User Interface & Engagement
Appears Exposed — Worth Watching Closely
This is the moat I think about most. Companies whose primary competitive advantage is delivering a well-designed, intuitive interface through which humans perform work face a direct structural question: agents don't use interfaces. When the value proposition is essentially 'we make it easy for people to do this work,' and AI makes it possible for no one to do that work manually at all, the interface premium is worth revisiting. That's not an automatic death sentence — but it does invite some honest reflection.
In practice, most enterprise software companies have elements of all three moat types — which makes the analysis more nuanced than any clean taxonomy suggests. Salesforce, for example, is a system of record for customer relationships (Moat 1), owns complex workflow logic in its Sales Cloud and Service Cloud products (Moat 2), and has invested heavily in the CRM interface that millions of salespeople use daily (Moat 3). The question worth asking isn't which moat a company has — it's which moat actually drives retention, pricing power, and renewal rates.

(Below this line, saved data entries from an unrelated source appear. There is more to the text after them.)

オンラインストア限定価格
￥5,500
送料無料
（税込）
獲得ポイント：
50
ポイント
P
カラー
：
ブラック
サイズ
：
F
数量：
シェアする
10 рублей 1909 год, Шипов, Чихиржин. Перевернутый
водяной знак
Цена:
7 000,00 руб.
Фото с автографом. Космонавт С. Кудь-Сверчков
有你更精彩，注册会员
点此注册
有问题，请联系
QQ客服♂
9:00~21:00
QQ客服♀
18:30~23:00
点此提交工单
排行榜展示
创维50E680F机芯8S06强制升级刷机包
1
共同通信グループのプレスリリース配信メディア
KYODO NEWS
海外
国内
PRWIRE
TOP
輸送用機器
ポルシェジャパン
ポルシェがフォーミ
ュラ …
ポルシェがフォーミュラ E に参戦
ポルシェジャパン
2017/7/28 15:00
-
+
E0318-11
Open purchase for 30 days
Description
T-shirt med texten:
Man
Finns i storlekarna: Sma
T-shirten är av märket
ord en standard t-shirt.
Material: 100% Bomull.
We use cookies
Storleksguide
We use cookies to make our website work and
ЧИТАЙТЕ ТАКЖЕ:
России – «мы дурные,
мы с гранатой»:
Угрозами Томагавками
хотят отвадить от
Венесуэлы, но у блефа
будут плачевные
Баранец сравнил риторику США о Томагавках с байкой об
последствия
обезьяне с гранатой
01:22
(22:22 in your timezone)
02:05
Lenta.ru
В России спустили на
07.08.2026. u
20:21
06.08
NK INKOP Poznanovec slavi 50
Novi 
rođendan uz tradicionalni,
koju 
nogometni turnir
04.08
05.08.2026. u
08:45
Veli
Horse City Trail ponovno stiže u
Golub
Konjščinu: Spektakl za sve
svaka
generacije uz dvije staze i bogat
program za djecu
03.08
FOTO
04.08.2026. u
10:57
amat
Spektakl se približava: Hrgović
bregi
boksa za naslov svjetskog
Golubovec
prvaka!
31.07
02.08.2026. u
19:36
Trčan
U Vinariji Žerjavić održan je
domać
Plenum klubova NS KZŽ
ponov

That distinction matters because the strategies for defending each moat type are quite different. A company whose stickiness is genuinely driven by being the system of record might invest in making its data layer more accessible to agents — becoming the substrate on which the agentic economy runs. A company whose stickiness is primarily driven by interface engagement faces a harder choice: either build genuine agent-native capabilities, or accept a gradual compression of its value proposition.
There is a third path that some companies are attempting — positioning the platform itself as the place where agents are built, deployed, and governed, rather than merely the application that agents interact with. This is the most ambitious play, and it is the one that ServiceNow, Microsoft, and Salesforce are each pursuing in different ways. It's also the play with the highest execution risk and the longest time horizon.

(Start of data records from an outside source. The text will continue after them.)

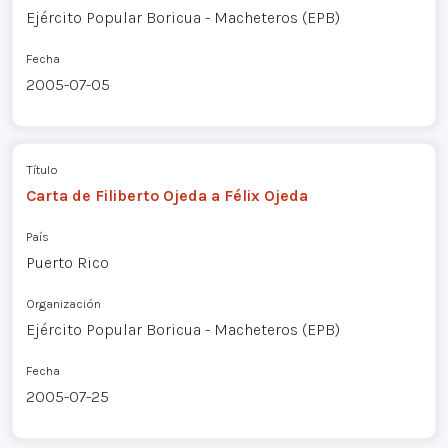
Ejército Popular Boricua - Macheteros (EPB)
Fecha
2005-07-05
Título
Carta de Filiberto Ojeda a Félix Ojeda
País
Puerto Rico
Organización
Ejército Popular Boricua - Macheteros (EPB)
Fecha
2005-07-25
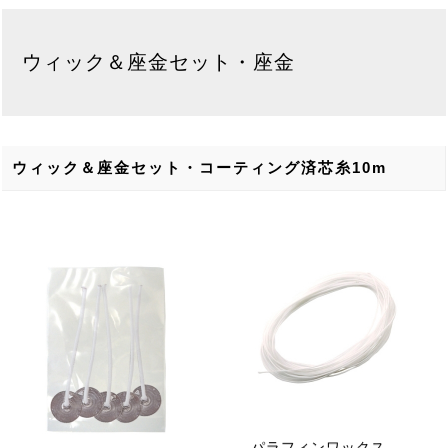
ウィック＆座金セット・座金
ウィック＆座金セット・コーティング済芯糸10m
パラフィンワックス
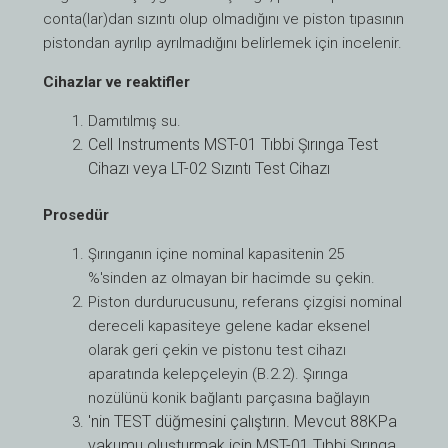
conta(lar)dan sızıntı olup olmadığını ve piston tıpasının
pistondan ayrılıp ayrılmadığını belirlemek için incelenir.
Cihazlar ve reaktifler
Damıtılmış su.
Cell Instruments MST-01 Tıbbi Şırınga Test
Cihazı veya LT-02 Sızıntı Test Cihazı
Prosedür
Şırınganın içine nominal kapasitenin 25
%'sinden az olmayan bir hacimde su çekin.
Piston durdurucusunu, referans çizgisi nominal
dereceli kapasiteye gelene kadar eksenel
olarak geri çekin ve pistonu test cihazı
aparatında kelepçeleyin (B.2.2). Şırınga
nozülünü konik bağlantı parçasına bağlayın
'nin TEST düğmesini çalıştırın.
Mevcut 88KPa
vakumu oluşturmak için MST-01 Tıbbi Şırınga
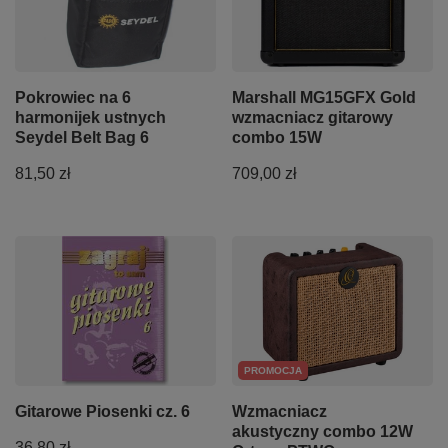
Pokrowiec na 6
Marshall MG15GFX Gold
harmonijek ustnych
wzmacniacz gitarowy
Seydel Belt Bag 6
combo 15W
81,50 zł
709,00 zł
PROMOCJA
Gitarowe Piosenki cz. 6
Wzmacniacz
akustyczny combo 12W
36,80 zł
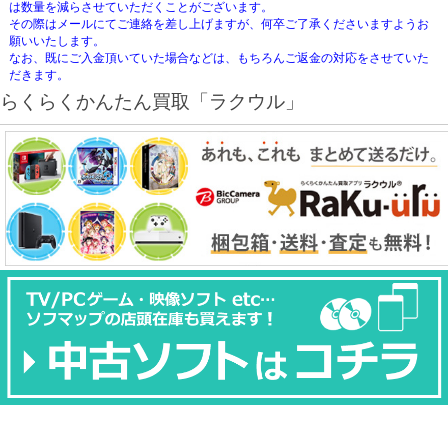
は数量を減らさせていただくことがございます。
その際はメールにてご連絡を差し上げますが、何卒ご了承くださいますようお
願いいたします。
なお、既にご入金頂いていた場合などは、もちろんご返金の対応をさせていた
だきます。
らくらくかんたん買取「ラクウル」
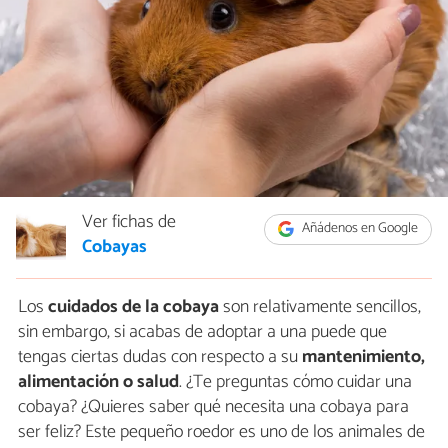
Ver fichas de
Añádenos en Google
Cobayas
Los
cuidados de la cobaya
son relativamente sencillos,
sin embargo, si acabas de adoptar a una puede que
tengas ciertas dudas con respecto a su
mantenimiento,
alimentación o salud
. ¿Te preguntas cómo cuidar una
cobaya? ¿Quieres saber qué necesita una cobaya para
ser feliz? Este pequeño roedor es uno de los animales de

The companies that navigate this well will likely be those that are honest about where their value actually lives in the stack — even when that honesty is uncomfortable.
In my next post, I apply this framework to the world's ten largest SaaS companies by revenue, looking at each through a simple lens: how they make money, what their moat actually is, and what they appear to be doing about the agentic transition. I find some of the responses more reassuring than the headlines suggest — and others a little thinner than I'd expected.

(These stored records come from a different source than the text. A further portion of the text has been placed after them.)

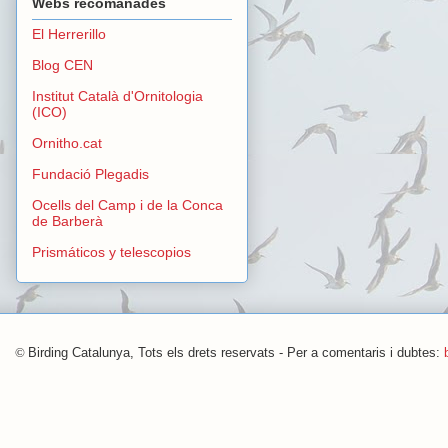
Webs recomanades
El Herrerillo
Blog CEN
Institut Català d'Ornitologia
(ICO)
Ornitho.cat
Fundació Plegadis
Ocells del Camp i de la Conca
de Barberà
Prismáticos y telescopios
©
Birding Catalunya, Tots els drets reservats - Per a comentaris i dubtes:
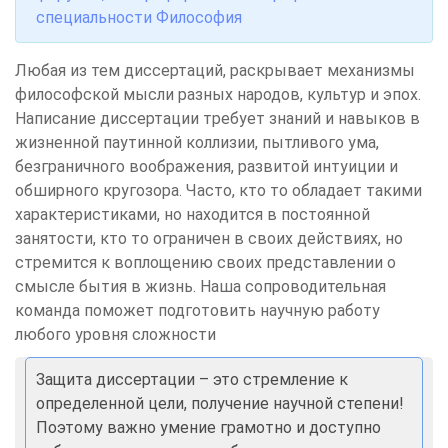
специальности Философия
Любая из тем диссертаций, раскрывает механизмы
философской мысли разных народов, культур и эпох.
Написание диссертации требует знаний и навыков в
жизненной паутинной коллизии, пытливого ума,
безграничного воображения, развитой интуиции и
обширного кругозора. Часто, кто то обладает такими
характеристиками, но находится в постоянной
занятости, кто то ограничен в своих действиях, но
стремится к воплощению своих представлении о
смысле бытия в жизнь. Наша сопроводительная
команда поможет подготовить научную работу
любого уровня сложности
Защита диссертации – это стремление к
определенной цели, получение научной степени!
Поэтому важно умение грамотно и доступно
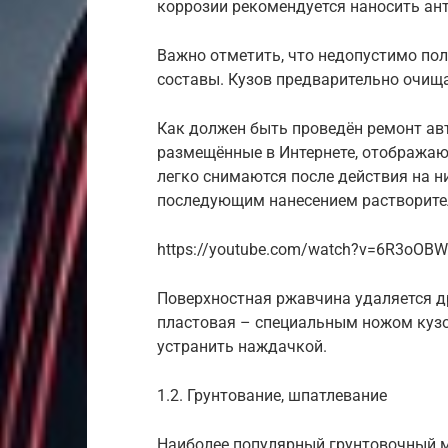
коррозии рекомендуется наносить ан
Важно отметить, что недопустимо пол
составы. Кузов предварительно очищае
Как должен быть проведён ремонт ав
размещённые в Интернете, отображают
легко снимаются после действия на н
последующим нанесением растворите
https://youtube.com/watch?v=6R3oO
Поверхностная ржавчина удаляется д
пластовая – специальным ножом куз
устранить наждачкой.
1.2. Грунтование, шпатлевание
Наиболее популярный грунтовочный м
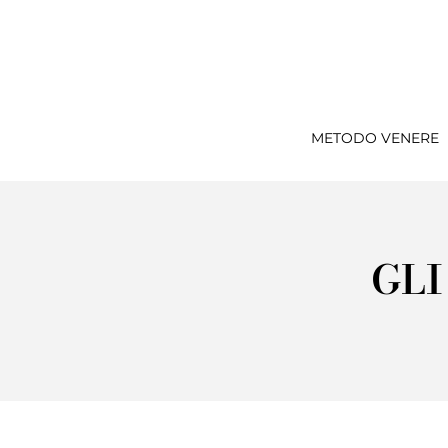
METODO VENERE
GLI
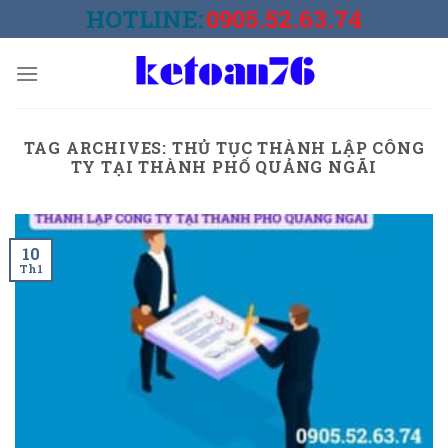
Skip
HOTLINE:
0905.52.63.74
to
content
TAG ARCHIVES:
THỦ TỤC THÀNH LẬP CÔNG
TY TẠI THÀNH PHỐ QUẢNG NGÃI
10
Th1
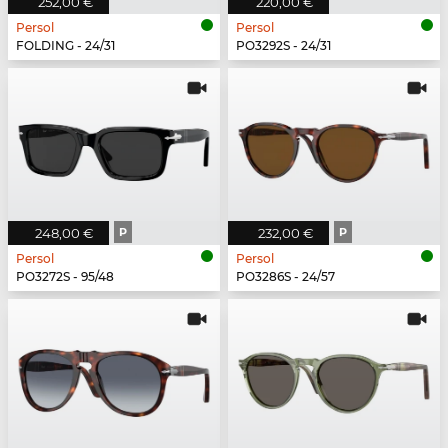
252,00 €
220,00 €
Persol
Persol
FOLDING - 24/31
PO3292S - 24/31
248,00 €
P
232,00 €
P
Persol
Persol
PO3272S - 95/48
PO3286S - 24/57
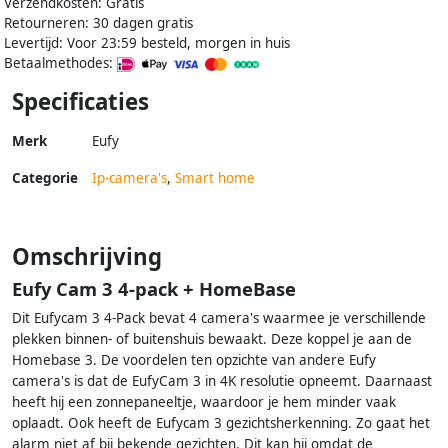
Verzendkosten: Gratis
Retourneren: 30 dagen gratis
Levertijd: Voor 23:59 besteld, morgen in huis
Betaalmethodes:
Specificaties
Merk
Eufy
Categorie
Ip-camera's
,
Smart home
Omschrijving
Eufy Cam 3 4-pack + HomeBase
Dit Eufycam 3 4-Pack bevat 4 camera's waarmee je verschillende
plekken binnen- of buitenshuis bewaakt. Deze koppel je aan de
Homebase 3. De voordelen ten opzichte van andere Eufy
camera's is dat de EufyCam 3 in 4K resolutie opneemt. Daarnaast
heeft hij een zonnepaneeltje, waardoor je hem minder vaak
oplaadt. Ook heeft de Eufycam 3 gezichtsherkenning. Zo gaat het
alarm niet af bij bekende gezichten. Dit kan hij omdat de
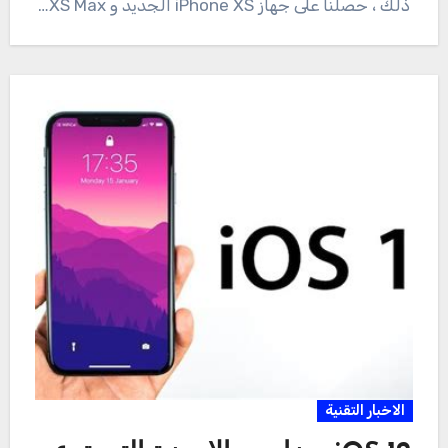
ذلك ، حصلنا على جهاز iPhone XS الجديد و XS Max…
الاخبار التقنية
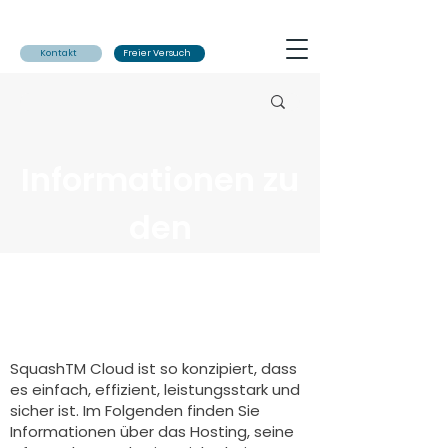
Kontakt
Freier Versuch
Informationen zu
den
SquashTM Cloud-
Instanzen
SquashTM Cloud ist so konzipiert, dass
es einfach, effizient, leistungsstark und
sicher ist. Im Folgenden finden Sie
Informationen über das Hosting, seine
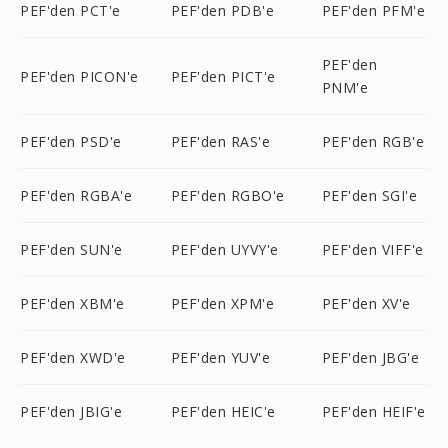
PEF'den PCT'e
PEF'den PDB'e
PEF'den PFM'e
PEF'den
PEF'den PICON'e
PEF'den PICT'e
PNM'e
PEF'den PSD'e
PEF'den RAS'e
PEF'den RGB'e
PEF'den RGBA'e
PEF'den RGBO'e
PEF'den SGI'e
PEF'den SUN'e
PEF'den UYVY'e
PEF'den VIFF'e
PEF'den XBM'e
PEF'den XPM'e
PEF'den XV'e
PEF'den XWD'e
PEF'den YUV'e
PEF'den JBG'e
PEF'den JBIG'e
PEF'den HEIC'e
PEF'den HEIF'e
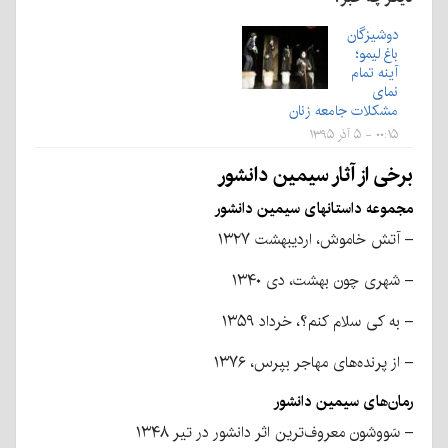
دوشیزگان
باغ لیمو؛
آینه تمام
نمای
مشکلات جامعه زنان
۰۰:۱۵ - ۵ آذر ۱۳۹۵
برخی از آثار سیمین دانشور
مجموعه داستانهای سیمین دانشور
– آتش خاموش، اردیبهشت ۱۳۲۷
– شهری چون بهشت، دی ۱۳۴۰
– به کی سلام کنم؟، خرداد ۱۳۵۹
– از پرنده‌های مهاجر بپرس، ۱۳۷۶
رمان‌های سیمین دانشور
– سَووشون معروف‌ترین اثر دانشور در تیر ۱۳۴۸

And in the final one, I'll zoom out to the ecosystem level and ask the more forward-looking question: in a world increasingly organized around agentic AI, which types of players are structurally best positioned to capture value? Hyperscalers, LLM providers, vertical AI specialists, data infrastructure companies — each has a different claim on the agentic future, and I don't think all of those claims are equally well-founded.
The conversation around AI and enterprise software is often conducted in extremes — either dismissing the disruption as overhyped, or predicting the imminent collapse of SaaS as we know it. My honest read is that the truth is more interesting and more nuanced than either position. It depends enormously on which company, which moat, which customer base, and which window of time we're talking about.
That's what I'm hoping to think through together in this series, not to reach tidy conclusions, but to ask better questions.
This is the first post in a three-part series exploring the intersection of agentic AI and enterprise SaaS. The views expressed are my personal observations intended to stimulate thought and conversation, not investment advice or formal analysis.